Jalur paling dekat bagi wisatawan dari area parkir menunju loket tiket adalah melewati selasar timur atau menyebrang bangunan kompleks di sisi utara Kampung Seni.
Akibatnya pedagang seperti Sarinah yang kebagian jatah lapak di pojok belakang sisi barat, jarang sekali dilewati pengunjung.
“Pedagang di blok yang menghadap utara itu nggak lihat kendaraan parkir, tapi malah dapat uang. Kita lihat tamu banyak tapi nggak ada yang mampir.”

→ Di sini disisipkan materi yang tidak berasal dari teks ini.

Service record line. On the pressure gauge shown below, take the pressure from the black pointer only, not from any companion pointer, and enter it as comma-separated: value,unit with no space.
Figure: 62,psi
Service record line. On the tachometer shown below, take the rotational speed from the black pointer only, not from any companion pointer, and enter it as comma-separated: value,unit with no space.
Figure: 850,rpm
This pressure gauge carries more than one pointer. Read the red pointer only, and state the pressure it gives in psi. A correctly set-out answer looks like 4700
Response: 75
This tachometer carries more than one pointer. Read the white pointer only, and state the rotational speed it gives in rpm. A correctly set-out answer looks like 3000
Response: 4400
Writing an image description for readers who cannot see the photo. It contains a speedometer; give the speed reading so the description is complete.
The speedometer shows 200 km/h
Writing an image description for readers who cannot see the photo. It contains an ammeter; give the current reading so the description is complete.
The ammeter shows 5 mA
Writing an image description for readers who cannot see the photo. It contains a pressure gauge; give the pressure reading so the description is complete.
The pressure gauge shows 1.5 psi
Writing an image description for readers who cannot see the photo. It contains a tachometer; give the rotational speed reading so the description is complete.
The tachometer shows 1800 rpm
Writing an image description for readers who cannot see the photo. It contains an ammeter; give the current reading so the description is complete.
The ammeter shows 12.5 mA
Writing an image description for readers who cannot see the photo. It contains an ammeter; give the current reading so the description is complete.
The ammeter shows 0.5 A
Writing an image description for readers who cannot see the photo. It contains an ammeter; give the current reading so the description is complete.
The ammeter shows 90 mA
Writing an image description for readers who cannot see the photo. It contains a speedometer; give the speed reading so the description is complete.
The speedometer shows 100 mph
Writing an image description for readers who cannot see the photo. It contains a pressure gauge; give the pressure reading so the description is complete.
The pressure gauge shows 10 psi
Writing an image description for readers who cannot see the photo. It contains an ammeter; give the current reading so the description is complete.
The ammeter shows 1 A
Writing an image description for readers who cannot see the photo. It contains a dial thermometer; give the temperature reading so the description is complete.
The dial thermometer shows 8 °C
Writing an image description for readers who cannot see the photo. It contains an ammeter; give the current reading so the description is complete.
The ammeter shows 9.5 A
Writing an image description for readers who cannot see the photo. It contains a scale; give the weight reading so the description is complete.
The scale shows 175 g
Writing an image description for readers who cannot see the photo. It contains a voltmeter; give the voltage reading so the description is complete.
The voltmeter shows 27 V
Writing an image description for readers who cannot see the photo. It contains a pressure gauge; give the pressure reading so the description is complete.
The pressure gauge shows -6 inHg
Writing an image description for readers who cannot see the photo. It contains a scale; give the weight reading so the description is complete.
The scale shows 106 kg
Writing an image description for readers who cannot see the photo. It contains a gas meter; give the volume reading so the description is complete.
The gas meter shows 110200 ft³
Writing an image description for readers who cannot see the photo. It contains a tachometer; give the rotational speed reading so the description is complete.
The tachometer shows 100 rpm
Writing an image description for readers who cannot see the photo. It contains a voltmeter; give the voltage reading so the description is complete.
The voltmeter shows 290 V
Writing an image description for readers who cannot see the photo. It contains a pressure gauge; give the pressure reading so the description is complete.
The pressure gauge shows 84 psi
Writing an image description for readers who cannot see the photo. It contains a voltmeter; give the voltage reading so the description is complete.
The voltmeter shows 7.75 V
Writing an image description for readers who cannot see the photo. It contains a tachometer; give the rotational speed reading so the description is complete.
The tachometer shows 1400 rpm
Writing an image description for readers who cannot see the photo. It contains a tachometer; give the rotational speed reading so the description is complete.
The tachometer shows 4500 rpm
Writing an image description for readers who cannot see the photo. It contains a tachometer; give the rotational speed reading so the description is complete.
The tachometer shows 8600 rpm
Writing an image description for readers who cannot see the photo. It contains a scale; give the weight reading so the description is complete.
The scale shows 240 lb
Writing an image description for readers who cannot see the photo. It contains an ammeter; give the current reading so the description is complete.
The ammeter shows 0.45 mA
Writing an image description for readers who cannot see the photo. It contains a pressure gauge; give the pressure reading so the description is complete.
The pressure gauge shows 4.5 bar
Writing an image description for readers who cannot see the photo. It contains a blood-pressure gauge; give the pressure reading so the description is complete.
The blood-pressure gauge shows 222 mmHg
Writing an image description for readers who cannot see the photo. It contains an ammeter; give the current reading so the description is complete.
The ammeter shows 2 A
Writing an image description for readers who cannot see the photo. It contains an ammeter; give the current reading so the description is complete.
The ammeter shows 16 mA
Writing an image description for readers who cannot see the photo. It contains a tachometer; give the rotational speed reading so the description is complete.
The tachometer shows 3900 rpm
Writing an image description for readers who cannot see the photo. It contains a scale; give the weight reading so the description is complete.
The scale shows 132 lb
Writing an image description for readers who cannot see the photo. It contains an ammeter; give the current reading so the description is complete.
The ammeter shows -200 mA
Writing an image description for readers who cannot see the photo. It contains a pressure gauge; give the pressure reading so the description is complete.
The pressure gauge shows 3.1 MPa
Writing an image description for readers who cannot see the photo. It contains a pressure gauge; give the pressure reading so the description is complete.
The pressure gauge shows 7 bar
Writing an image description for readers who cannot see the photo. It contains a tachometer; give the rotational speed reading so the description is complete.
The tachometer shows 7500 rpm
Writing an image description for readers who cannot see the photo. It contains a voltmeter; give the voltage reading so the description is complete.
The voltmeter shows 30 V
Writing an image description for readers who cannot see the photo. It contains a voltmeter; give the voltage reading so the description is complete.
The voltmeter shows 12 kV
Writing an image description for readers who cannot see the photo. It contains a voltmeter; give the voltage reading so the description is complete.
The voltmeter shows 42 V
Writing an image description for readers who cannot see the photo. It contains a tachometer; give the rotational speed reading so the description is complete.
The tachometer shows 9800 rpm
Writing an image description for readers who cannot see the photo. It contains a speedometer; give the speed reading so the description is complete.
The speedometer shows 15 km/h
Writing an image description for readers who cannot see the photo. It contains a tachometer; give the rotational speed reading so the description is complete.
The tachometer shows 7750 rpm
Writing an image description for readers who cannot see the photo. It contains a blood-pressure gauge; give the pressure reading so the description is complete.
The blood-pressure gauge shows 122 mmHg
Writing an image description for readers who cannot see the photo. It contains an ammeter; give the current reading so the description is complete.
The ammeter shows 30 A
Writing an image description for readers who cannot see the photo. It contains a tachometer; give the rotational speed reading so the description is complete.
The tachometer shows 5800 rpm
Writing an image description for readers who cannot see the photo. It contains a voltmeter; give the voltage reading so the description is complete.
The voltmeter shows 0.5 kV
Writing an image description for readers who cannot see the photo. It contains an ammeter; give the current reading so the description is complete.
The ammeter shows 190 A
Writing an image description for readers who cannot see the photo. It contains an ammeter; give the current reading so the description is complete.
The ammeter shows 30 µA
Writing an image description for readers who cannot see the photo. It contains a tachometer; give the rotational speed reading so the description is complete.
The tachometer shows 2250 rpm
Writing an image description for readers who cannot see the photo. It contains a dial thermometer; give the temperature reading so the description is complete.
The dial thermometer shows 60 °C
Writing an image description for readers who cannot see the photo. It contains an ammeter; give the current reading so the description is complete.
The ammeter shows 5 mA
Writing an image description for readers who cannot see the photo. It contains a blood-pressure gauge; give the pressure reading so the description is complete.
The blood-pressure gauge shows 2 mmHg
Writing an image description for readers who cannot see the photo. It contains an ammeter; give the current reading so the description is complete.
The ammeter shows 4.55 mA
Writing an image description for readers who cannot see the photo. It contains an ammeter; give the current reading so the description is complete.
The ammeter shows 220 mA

Sekitar satu jam nongkrong di depan lapak Sarinah, hanya kami yang terlihat jajan di blok ini. “Lihat sendiri, nggak ada yang duduk sama sekali. Paling dapat uang Rp10 ribu. Buat beli bensin saja nggak dapat 1 liter,” ujar Sarinah.
Para pedagang di blok ini mengandalkan pemasukan dari teman yang kebetulan mampir untuk sekadar ngelarisi jualan. “Cuma kayak gini kita dapat. Kalau ada teman gini, mas-nya duduk sini sambil ngasih rejeki,” kata Aeng yang ikut nimbrung mengobrol.
Demi alasan keamanan, Aeng juga minta namanya disamarkan. Siang itu dia mengaku belum mendapat satupun pembeli. “Paling banter saya cuma bisa jual tiga gelas kopi.”
Aeng dan Sarinah sesama mantan pedagangan pasar kaki lima yang dulu berjualan di zona II Borobudur. Bagai bumi dan langit, mereka membandingkan pendapatan berjualan di lokasi lama dengan di Pasar Seni Borobudur.
Apalagi sekarang saatnya masa libur Natal dan Tahun Baru yang biasanya menjadi musim panen bagi para pedagang Borobudur.
“Jangan dibilang (perbedaannya). Di sana (pasar lama) jualan masih bebas. Akhir bulan (saat musim liburan) kalau uang kita nggak kepake buat apa-apa, Rp10 juta bersih,” ujar Sarinah.
Baca Juga:Menyambut Pulang Taksu Candi Lumbung, Pulihkan Fungsi Spiritual Benda Cagar Budaya
Di pasar yang lama, Sarinah berjualan soto, gudeng, nasi goreng dan macam-macam minuman. Dia menyewa kios ukuran sekira 6 meter persegi yang cukup untuk menata meja dan kursi makan.
Di Kampung Seni Borobudur, Sarinah berjualan menempati lapak atas nama ibunya. “Saya mewakili mak’e saya. Mak’e saya sudah sepuh, kalau kesini lihat jualan sepi kayak gini makin...,” kata Sarinah seraya memijat dahi.
Tidak semua mantan pedagang di zona II Borobudur bisa menempati lapak jualan di Pasar Seni. Ada sekitar 324 pedagang yang tergabung dalam paguyuban Sentra Kerajinan dan Makanan Borobudur (SKMB) belum mendapat kepastian tempat.
Sebelum direlokasi, tercatat ada 7 paguyuban yang mewadahi pedagang Borobudur. Paguyuban terbagi berdasarkan jenis barang yang dijajakan atau lokasi tempat mereka berjualan.
SKMB termasuk paguyuban yang paling tua berdiri, juga dengan jumlah anggota terbanyak. Sebelum tercerai berai akibat relokasi, dari total 1.943 pedagang Borobudur, 767 diantaranya anggota SKMB.